Lulusan yang Menganggur: Jujur Tentang Tantangan Kerja Bagi Alumni Pesantren Desa

Selama puluhan tahun, lulusan pesantren sering kali dipandang sebagai figur yang hanya kompeten di bidang keagamaan. Namun, di era modern yang menuntut keahlian teknis yang spesifik, muncul sebuah realitas yang sering kali ditutup-tupi, yaitu adanya lulusan yang menganggur. Bagi alumni yang berasal dari pesantren di wilayah pedesaan, tantangan ini terasa berkali-kali lipat lebih berat. Mereka terjepit di antara harapan keluarga yang tinggi dan sempitnya lapangan pekerjaan yang selaras dengan kurikulum tradisional yang mereka pelajari selama bertahun-tahun di dalam asrama.

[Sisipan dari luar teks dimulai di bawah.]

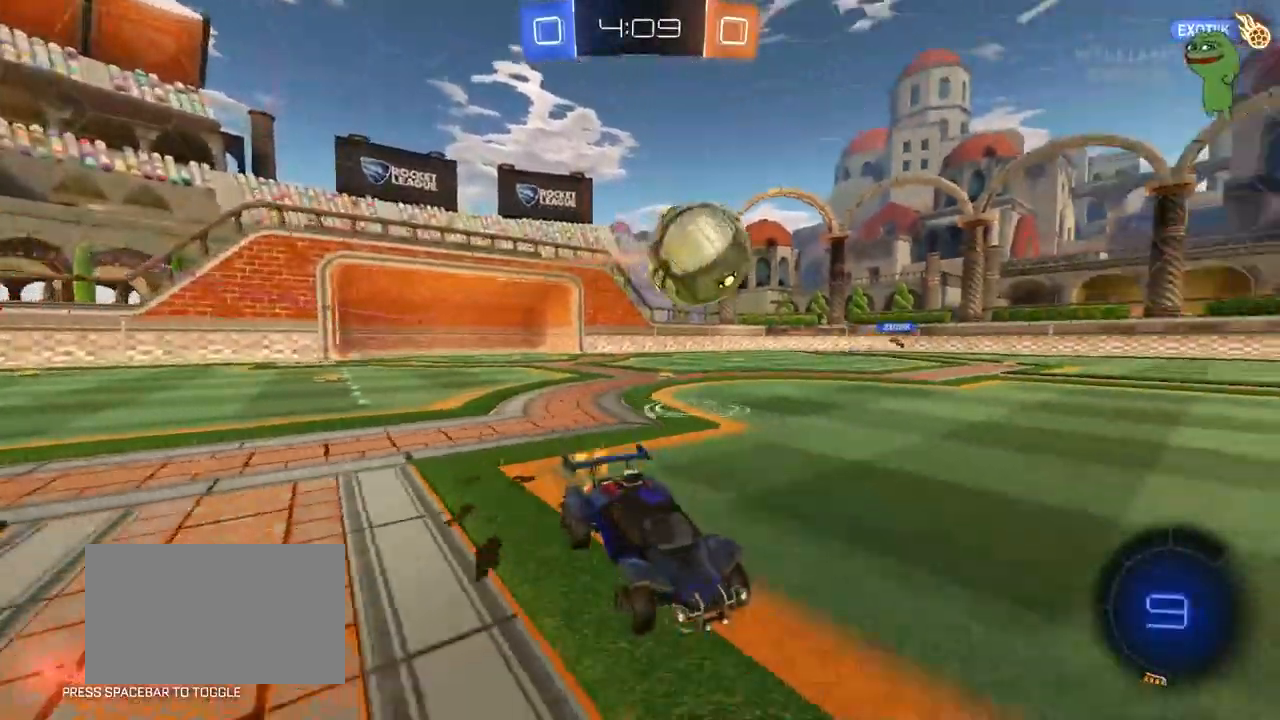
{"keys": ["w"], "mouse": [], "mouse_move": "still", "events": [[17, "a", "down"], [67, "a", "up"], [100, "mouse_right", "up"], [150, "mouse_right", "down"], [283, "mouse_right", "up"], [300, "mouse_left", "up"]]}
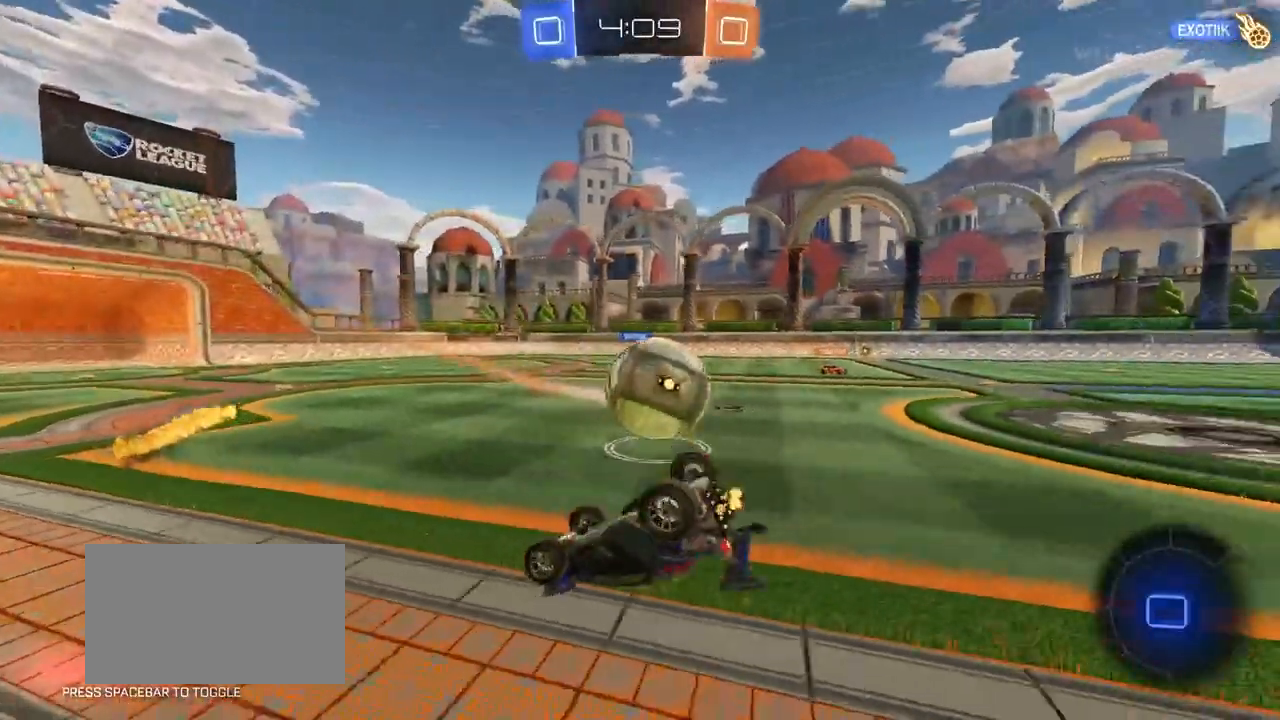
{"keys": [], "mouse": [], "mouse_move": "still", "events": [[167, "w", "up"], [267, "a", "down"], [350, "a", "up"]]}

Kita harus berbicara jujur tentang tantangan yang dihadapi oleh para alumni ini. Banyak dari mereka yang memiliki kedalaman ilmu agama yang luar biasa, namun gagap saat harus berhadapan dengan teknologi perkantoran atau standar kompetisi di dunia industri. Pesantren desa sering kali kekurangan fasilitas laboratorium komputer atau pelatihan bahasa asing yang mumpuni, sehingga para santrinya tertinggal dalam literasi digital. Akibatnya, saat terjun ke masyarakat, mereka sering kali hanya memiliki pilihan untuk menjadi guru honorer dengan penghasilan minim atau justru terjebak dalam pekerjaan serabutan yang tidak sesuai dengan potensi intelektual mereka.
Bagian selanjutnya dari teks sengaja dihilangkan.